The Cost of Lawsuit Cash Advances
For a lot of plaintiffs who have been injured and have lawsuits pending, a resolution to the case couldn’t come fast enough. A lot of plaintiffs have suffered economically from their injuries and need cash to deal with everyday expenses or medical treatments while they wait, with hope, for their case to resolve. For these plaintiffs, the idea of getting an advance, or loan, on future potential settlement proceeds may seem like an appealing option.
A number of legal cash advance companies target plaintiffs in litigations that 1) are likely to settle or that 2) have settled, however due to the nature of the case, settlement proceeds take some time to be disbursed. Because of the criteria used by these companies to determine which cases they will provide an advance, or loan, on the risks to these companies of getting paid back tends to be low. As a result, these cash advances, or loans, are marketed to plaintiffs as non-recourse loans which means the plaintiffs do not pay back any money that they do not receive from that case. In other words, the plaintiffs are only bound to pay these companies back from the monies they receive, if any, from the case they sought the advance on. With this in mind, it is pretty hard for plaintiffs to see the downside of accepting such advances.
However, outside of the money and the non- recourse nature of these loans, these companies typically do not explain the rest of the terms. Plaintiffs usually do not fully understand the high cost of these loans until their cases resolve and they are given their current payoff amount from the company. It is not unusual for pay off amounts to be double the amount of the underlying advance amount within a matter of months. These inflated interest rates have not gone unnoticed by authorities in some states.
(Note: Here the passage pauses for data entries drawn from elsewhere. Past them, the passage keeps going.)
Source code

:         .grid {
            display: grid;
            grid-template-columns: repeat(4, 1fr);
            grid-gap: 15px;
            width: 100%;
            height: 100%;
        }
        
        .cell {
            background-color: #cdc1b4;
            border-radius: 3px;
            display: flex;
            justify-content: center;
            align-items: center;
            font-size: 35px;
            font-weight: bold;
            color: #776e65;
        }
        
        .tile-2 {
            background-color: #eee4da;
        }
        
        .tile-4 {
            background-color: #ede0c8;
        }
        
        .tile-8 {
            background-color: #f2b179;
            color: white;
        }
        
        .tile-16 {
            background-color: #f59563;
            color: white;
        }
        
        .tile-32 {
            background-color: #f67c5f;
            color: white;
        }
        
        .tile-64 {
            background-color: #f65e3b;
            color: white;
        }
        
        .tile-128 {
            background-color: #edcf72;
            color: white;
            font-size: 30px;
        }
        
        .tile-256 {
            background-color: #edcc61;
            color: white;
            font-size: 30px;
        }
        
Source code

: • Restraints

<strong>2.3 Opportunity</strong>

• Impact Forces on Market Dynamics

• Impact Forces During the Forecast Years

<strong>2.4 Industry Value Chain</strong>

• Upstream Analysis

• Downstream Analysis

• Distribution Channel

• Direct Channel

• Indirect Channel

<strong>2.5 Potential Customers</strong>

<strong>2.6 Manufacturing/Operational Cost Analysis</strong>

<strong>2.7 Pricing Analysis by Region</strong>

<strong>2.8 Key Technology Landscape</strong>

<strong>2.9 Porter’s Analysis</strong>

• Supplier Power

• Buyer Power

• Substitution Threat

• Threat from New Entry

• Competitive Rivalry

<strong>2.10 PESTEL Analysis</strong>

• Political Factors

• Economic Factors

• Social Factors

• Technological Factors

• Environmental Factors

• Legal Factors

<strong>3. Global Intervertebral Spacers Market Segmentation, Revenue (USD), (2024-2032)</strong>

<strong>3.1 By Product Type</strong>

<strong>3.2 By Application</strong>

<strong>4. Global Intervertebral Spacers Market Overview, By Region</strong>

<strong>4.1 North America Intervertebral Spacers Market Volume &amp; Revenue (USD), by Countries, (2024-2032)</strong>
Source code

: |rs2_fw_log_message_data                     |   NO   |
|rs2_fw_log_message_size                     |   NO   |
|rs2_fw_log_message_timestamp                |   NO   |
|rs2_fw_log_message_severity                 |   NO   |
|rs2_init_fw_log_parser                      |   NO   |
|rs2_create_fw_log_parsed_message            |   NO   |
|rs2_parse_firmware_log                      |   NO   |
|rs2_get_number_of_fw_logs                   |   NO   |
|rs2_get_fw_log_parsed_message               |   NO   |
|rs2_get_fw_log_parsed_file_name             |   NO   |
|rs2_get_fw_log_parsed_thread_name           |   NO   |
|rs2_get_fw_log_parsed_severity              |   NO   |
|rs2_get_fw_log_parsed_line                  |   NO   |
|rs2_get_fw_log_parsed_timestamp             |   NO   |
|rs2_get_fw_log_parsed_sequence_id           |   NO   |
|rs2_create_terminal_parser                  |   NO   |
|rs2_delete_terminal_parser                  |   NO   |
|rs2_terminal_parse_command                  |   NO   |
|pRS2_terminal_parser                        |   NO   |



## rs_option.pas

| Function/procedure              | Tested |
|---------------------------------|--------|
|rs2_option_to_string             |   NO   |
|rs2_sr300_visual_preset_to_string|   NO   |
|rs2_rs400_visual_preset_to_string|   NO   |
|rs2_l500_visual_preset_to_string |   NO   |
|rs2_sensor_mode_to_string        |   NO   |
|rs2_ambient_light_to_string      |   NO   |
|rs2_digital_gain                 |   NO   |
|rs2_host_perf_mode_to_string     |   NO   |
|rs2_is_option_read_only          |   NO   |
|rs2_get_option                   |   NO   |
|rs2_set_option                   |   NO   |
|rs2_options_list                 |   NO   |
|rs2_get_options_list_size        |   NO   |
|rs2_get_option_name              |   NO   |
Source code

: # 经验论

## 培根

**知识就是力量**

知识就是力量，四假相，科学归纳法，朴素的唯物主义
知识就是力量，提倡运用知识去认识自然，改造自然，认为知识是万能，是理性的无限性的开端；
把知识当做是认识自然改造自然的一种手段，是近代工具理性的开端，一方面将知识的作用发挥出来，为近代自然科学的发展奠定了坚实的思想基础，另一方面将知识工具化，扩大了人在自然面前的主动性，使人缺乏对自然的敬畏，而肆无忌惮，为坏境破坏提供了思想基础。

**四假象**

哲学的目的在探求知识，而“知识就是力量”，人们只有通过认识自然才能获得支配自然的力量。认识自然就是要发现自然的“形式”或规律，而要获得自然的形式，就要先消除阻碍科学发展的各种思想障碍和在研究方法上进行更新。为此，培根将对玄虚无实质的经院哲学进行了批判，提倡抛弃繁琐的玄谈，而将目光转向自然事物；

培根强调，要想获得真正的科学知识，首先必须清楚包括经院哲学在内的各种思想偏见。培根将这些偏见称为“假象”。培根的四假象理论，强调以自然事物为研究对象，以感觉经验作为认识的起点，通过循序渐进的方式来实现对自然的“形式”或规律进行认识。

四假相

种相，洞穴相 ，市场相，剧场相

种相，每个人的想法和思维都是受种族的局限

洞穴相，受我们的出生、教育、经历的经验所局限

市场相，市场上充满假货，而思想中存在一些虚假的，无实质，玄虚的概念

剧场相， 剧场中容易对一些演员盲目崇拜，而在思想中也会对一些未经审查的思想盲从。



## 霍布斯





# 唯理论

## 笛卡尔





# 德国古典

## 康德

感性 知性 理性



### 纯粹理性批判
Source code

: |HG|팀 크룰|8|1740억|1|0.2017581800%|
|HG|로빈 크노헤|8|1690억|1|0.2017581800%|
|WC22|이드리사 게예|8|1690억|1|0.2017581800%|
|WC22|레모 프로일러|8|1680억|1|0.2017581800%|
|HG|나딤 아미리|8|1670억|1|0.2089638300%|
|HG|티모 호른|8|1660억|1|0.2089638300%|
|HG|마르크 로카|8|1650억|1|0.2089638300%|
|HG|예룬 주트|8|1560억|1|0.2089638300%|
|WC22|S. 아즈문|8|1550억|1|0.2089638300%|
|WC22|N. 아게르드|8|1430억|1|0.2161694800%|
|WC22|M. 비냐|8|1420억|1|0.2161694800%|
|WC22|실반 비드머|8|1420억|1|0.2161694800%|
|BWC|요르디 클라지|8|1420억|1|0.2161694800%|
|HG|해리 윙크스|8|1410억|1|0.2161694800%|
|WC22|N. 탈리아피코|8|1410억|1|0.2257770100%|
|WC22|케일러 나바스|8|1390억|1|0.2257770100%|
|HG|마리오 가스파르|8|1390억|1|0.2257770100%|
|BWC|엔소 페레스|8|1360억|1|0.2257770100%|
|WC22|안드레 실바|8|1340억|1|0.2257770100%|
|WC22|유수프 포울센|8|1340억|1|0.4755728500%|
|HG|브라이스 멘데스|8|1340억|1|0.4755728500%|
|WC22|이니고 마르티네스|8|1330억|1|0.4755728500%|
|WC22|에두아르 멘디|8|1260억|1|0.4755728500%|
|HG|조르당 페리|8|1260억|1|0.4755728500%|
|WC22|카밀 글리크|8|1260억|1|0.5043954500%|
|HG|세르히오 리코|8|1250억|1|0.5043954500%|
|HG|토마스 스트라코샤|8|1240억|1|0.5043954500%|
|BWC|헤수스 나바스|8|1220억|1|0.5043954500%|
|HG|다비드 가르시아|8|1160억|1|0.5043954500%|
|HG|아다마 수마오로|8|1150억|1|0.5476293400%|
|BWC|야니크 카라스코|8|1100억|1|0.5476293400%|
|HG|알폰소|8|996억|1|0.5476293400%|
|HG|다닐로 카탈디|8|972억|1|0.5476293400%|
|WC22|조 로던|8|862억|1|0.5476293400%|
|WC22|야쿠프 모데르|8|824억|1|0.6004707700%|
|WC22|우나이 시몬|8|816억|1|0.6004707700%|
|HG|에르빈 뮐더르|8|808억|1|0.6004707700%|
Just yesterday, the Consumer Financial Protection Bureau and New York Attorney General Eric Schneiderman filed a complaint against the New Jersey based settlement advance firm, RD Legal Funding LLC. In short, RD Legal provided 9/11 first responders and retired NFL players advances on their settlement proceeds and by the time the settlements were disbursed, the responders and players were on the hook for millions of dollars due to RD Legal. Among other things, the complaint alleges that 1) RD Legal made misrepresentations to the first responders and NFL players that prevented them from understanding the terms and the costs of the loans and 2) that the payments made to these individuals ended up being loans with interest rates as high as 250% which is significantly above New York’s usury cap.
What was most egregious about the loans RD Legal advanced was the fact that the 9/11 responders and NFL Players had actually reached settlements in their cases. It was simply a matter of time before they would receive their settlement payments, however RD Legal continued to charge outrageous interest rates on the advances when there was literally no risk to them in advancing the money.
While it is up to each individual to decide whether they need to obtain such an advance from one of these companies, there are some things to consider before deciding:
1. Do you really need the money or do you just want it because it is available to you?
2. If your situation is one in which you need money, are there any alternative means for you to obtain money such as a loan from friends or family member?
3. Try to determine by talking to your attorney how long it would take before any settlement proceeds may come your way. In most cases this is hard to determine but if you can at least get some sort of minimum amount of time your case may take to reach a resolution then you can ask the cash advance company what the pay off would be at that time. Once you get the pay off amount you can decide whether the amount is something you are willing to, or can afford to, part with from your settlement.
If after careful consideration, an advance on your legal case is something you must move forward with, make sure to understand the terms of what you are actually committing yourself to and what you are signing.